Provided entries: Begin

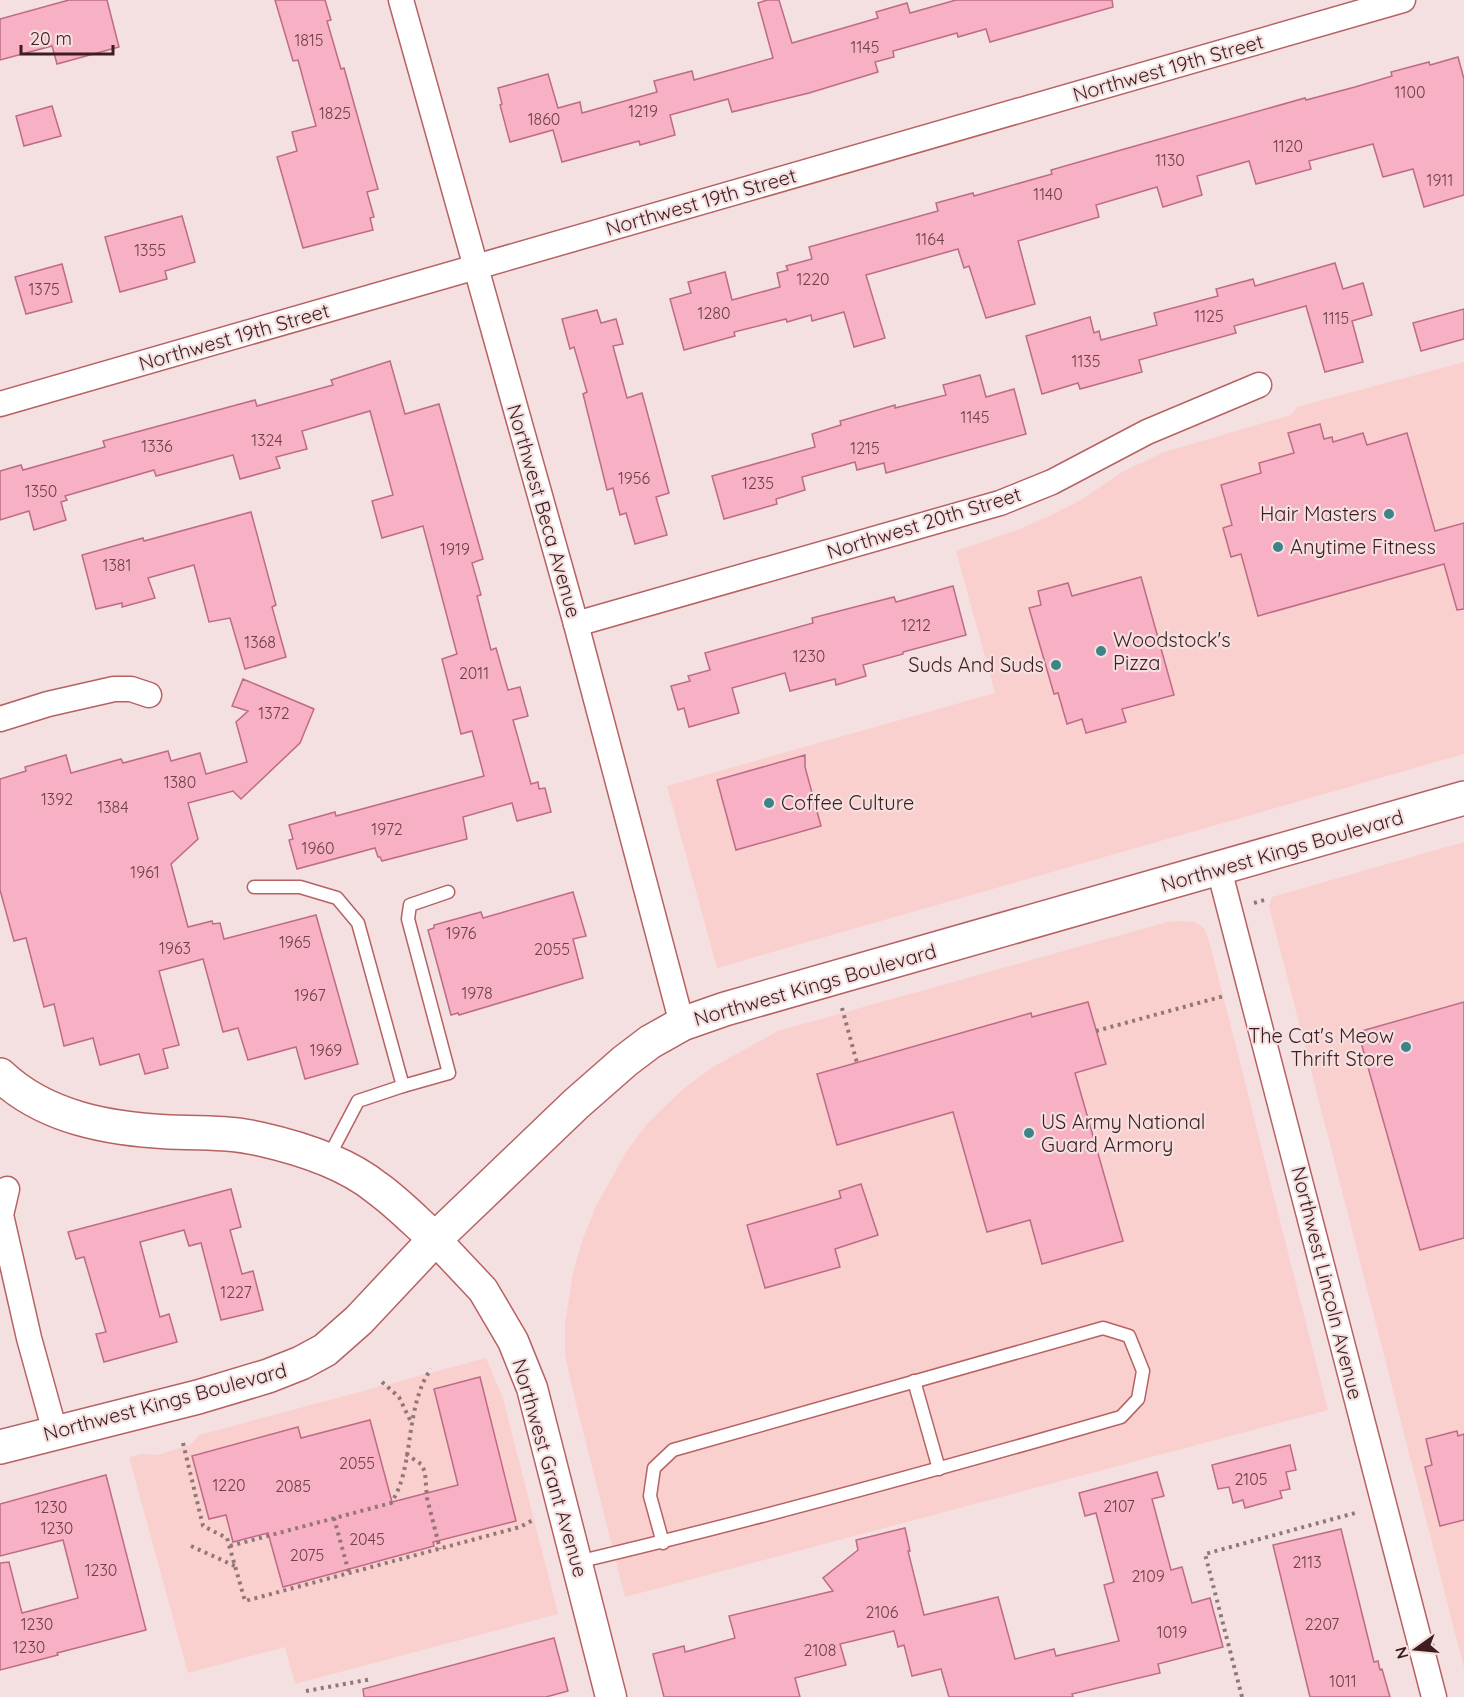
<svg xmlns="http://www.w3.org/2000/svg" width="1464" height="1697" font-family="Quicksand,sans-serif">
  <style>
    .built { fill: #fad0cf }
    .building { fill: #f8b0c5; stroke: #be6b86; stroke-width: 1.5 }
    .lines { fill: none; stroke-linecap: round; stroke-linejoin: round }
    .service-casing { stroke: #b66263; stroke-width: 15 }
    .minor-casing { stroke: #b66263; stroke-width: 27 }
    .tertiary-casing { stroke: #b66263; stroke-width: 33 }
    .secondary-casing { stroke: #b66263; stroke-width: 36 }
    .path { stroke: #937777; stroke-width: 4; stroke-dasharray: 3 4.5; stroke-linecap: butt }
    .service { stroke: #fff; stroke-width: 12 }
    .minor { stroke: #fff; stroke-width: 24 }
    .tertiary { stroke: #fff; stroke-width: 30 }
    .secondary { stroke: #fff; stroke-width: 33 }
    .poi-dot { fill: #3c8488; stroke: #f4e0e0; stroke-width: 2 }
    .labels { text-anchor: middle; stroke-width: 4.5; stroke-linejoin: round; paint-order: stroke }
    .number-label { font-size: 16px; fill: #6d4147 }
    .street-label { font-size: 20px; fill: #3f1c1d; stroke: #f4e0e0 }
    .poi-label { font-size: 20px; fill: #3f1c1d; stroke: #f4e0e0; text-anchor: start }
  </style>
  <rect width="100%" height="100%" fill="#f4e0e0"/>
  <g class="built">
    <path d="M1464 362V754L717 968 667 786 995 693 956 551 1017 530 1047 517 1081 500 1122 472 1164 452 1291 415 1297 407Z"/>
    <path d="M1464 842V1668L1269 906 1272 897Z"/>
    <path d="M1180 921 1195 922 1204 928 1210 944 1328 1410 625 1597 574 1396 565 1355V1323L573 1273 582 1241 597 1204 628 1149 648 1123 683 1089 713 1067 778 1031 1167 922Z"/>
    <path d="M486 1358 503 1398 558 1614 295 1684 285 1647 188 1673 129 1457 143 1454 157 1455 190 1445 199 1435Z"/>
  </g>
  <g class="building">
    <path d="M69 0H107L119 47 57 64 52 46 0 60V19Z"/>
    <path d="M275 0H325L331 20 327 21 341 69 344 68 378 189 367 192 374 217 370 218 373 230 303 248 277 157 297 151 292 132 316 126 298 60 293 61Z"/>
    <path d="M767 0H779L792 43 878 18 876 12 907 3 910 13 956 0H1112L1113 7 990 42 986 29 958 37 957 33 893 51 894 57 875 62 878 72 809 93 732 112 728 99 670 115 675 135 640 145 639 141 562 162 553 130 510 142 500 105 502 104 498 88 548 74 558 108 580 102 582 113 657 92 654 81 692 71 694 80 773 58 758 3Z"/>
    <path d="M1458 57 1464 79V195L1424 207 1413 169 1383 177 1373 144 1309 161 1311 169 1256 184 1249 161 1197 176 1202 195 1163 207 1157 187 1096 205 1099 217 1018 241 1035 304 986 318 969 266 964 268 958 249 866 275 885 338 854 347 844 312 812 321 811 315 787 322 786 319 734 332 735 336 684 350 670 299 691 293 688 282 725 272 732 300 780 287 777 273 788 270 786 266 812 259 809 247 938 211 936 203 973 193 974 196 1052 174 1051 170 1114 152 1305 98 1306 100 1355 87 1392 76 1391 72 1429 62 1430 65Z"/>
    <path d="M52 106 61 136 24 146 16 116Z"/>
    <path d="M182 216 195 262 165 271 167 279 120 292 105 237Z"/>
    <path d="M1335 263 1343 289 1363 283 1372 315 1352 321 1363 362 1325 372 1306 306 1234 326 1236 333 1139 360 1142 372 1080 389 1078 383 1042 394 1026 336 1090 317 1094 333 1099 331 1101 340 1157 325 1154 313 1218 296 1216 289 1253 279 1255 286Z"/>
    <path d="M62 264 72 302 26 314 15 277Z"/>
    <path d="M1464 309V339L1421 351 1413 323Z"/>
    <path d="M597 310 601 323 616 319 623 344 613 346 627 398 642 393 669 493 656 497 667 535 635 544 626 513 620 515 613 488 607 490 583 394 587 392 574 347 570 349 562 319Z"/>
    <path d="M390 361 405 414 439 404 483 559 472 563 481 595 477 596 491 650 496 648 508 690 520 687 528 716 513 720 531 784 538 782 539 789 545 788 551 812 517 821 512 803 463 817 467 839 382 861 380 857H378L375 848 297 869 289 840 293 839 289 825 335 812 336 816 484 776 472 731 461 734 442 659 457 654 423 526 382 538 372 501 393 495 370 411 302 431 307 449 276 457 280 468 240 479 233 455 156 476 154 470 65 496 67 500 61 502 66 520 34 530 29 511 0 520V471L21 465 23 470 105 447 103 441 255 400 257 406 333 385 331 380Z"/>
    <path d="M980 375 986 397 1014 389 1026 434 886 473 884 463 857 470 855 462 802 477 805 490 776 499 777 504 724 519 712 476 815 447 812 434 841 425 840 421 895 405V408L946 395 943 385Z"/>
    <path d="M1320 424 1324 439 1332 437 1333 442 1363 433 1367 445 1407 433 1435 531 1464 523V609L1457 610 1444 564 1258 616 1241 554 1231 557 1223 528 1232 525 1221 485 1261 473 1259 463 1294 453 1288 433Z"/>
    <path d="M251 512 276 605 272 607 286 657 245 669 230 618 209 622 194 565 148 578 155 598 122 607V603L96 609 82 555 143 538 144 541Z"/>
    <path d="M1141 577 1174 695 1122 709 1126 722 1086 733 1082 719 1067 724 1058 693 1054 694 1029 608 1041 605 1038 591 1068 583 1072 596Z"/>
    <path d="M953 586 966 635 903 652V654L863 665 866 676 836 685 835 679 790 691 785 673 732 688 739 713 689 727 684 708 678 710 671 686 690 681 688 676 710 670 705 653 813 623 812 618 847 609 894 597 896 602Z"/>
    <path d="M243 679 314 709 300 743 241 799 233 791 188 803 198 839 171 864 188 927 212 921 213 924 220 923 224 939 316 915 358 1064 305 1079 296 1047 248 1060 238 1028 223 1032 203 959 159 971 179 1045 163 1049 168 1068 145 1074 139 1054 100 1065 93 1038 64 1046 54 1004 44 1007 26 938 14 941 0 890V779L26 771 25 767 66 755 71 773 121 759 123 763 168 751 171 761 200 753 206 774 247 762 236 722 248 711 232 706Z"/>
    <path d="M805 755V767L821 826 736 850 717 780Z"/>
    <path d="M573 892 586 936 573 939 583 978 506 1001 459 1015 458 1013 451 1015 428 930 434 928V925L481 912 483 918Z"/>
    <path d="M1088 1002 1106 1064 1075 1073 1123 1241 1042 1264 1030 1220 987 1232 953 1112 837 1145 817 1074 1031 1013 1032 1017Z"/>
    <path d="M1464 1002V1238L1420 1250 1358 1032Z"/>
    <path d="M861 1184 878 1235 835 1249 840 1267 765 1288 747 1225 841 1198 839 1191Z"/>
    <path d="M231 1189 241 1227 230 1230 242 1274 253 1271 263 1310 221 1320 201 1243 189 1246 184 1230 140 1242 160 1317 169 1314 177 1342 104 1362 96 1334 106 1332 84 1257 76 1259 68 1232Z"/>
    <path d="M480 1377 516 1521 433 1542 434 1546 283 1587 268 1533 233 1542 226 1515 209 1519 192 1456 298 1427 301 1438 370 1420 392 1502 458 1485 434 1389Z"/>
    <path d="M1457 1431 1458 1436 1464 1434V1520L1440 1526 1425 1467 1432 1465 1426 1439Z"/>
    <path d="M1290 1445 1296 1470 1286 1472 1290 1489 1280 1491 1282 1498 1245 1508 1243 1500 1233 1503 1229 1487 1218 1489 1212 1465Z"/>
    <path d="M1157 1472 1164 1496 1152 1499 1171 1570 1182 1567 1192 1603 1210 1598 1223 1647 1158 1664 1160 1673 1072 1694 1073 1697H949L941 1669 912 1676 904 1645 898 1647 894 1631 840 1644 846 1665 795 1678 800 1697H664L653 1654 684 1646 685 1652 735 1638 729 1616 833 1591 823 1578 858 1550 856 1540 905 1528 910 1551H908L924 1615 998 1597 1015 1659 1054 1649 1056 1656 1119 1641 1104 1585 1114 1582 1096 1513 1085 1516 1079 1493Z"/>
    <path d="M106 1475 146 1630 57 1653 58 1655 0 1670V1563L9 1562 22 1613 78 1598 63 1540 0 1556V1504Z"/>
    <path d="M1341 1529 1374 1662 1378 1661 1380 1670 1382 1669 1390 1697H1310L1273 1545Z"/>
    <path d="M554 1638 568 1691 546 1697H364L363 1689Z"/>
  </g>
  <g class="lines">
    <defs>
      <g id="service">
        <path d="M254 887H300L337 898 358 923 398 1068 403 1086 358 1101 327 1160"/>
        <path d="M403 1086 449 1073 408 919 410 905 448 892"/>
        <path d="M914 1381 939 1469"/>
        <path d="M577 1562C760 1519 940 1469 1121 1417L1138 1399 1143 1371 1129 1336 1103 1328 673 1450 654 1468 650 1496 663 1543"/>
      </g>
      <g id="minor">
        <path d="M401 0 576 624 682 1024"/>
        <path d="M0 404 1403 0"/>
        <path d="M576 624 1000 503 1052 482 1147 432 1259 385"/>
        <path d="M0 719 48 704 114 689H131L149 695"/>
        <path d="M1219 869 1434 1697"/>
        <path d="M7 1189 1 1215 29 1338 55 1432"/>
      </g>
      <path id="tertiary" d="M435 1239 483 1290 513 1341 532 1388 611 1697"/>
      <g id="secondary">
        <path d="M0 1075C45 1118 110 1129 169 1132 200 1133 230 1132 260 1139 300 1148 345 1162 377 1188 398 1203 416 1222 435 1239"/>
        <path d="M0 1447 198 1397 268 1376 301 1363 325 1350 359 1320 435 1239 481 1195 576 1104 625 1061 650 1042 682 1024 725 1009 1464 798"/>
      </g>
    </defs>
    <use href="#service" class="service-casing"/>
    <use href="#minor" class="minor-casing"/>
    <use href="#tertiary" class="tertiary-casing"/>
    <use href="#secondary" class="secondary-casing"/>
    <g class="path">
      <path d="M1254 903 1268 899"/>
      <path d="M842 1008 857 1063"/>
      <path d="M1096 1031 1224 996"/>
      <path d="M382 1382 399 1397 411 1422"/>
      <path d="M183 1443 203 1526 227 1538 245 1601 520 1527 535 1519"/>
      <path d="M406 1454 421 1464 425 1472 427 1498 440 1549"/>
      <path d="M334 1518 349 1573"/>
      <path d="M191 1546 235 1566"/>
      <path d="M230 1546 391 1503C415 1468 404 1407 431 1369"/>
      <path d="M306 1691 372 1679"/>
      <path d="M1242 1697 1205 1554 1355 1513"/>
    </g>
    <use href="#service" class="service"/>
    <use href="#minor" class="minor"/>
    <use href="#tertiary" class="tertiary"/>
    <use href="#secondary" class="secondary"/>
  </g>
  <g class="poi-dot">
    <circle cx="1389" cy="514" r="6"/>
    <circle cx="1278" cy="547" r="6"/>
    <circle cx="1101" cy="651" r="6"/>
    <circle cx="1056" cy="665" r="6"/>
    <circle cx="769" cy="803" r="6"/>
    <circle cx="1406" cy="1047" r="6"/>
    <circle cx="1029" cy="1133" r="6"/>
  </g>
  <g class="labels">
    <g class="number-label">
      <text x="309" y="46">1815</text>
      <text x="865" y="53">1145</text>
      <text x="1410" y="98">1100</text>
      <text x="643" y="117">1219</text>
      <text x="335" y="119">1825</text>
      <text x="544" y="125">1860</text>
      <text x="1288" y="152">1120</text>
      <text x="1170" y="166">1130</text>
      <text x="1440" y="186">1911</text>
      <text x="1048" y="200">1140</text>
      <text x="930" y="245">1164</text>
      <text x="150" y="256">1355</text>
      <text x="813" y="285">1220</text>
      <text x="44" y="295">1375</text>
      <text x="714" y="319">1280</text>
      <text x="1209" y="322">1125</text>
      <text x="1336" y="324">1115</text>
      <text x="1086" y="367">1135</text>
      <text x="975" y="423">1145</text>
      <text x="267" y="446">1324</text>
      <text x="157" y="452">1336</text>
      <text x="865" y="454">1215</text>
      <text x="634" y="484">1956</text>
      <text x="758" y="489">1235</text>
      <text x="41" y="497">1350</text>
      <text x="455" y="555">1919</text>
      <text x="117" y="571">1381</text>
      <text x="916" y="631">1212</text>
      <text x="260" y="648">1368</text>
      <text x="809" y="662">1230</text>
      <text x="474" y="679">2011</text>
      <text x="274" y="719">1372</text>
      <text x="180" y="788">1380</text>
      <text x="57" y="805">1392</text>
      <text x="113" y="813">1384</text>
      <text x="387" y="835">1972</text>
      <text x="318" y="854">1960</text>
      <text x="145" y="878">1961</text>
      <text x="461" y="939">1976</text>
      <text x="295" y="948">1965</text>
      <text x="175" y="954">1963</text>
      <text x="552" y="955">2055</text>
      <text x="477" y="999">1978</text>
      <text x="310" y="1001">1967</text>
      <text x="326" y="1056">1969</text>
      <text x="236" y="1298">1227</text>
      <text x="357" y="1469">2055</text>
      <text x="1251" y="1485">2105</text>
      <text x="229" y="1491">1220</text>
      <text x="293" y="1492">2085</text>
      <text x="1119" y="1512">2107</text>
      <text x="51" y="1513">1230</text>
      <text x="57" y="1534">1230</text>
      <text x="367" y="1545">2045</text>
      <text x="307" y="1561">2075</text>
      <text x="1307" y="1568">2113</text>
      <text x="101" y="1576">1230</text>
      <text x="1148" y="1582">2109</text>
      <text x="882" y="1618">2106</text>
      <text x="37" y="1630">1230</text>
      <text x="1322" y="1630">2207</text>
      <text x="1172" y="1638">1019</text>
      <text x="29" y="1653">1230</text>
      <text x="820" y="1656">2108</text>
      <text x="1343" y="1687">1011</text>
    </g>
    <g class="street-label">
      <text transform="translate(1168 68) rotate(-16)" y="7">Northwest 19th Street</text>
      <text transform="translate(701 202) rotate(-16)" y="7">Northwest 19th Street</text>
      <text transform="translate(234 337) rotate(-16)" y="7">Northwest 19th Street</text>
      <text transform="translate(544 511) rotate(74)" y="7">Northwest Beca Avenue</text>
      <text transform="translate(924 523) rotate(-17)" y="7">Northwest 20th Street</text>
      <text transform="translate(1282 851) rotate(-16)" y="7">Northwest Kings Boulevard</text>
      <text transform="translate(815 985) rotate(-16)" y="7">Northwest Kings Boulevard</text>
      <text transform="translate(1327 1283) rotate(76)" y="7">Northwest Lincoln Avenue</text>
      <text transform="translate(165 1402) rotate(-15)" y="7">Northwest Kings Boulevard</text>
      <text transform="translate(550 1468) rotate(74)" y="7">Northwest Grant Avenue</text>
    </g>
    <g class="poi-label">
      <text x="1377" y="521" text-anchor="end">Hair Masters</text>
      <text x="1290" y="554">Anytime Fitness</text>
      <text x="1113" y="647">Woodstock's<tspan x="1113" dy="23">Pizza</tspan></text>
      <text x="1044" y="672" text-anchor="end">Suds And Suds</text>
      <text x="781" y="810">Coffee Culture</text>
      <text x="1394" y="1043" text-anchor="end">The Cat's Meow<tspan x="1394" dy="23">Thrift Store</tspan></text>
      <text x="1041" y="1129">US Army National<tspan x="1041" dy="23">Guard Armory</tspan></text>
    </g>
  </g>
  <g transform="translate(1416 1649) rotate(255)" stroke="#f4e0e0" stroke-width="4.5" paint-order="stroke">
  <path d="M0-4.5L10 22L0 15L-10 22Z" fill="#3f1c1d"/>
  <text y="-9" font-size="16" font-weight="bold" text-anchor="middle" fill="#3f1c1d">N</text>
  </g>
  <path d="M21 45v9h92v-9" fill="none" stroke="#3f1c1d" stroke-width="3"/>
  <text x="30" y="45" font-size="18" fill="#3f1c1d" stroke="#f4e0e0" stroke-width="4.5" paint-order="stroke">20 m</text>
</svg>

Provided entries: End

» Requirement: Please copy each line of the entries in which the word "linecap" shows up.

» Response box:
    .lines { fill: none; stroke-linecap: round; stroke-linejoin: round }
    .path { stroke: #937777; stroke-width: 4; stroke-dasharray: 3 4.5; stroke-linecap: butt }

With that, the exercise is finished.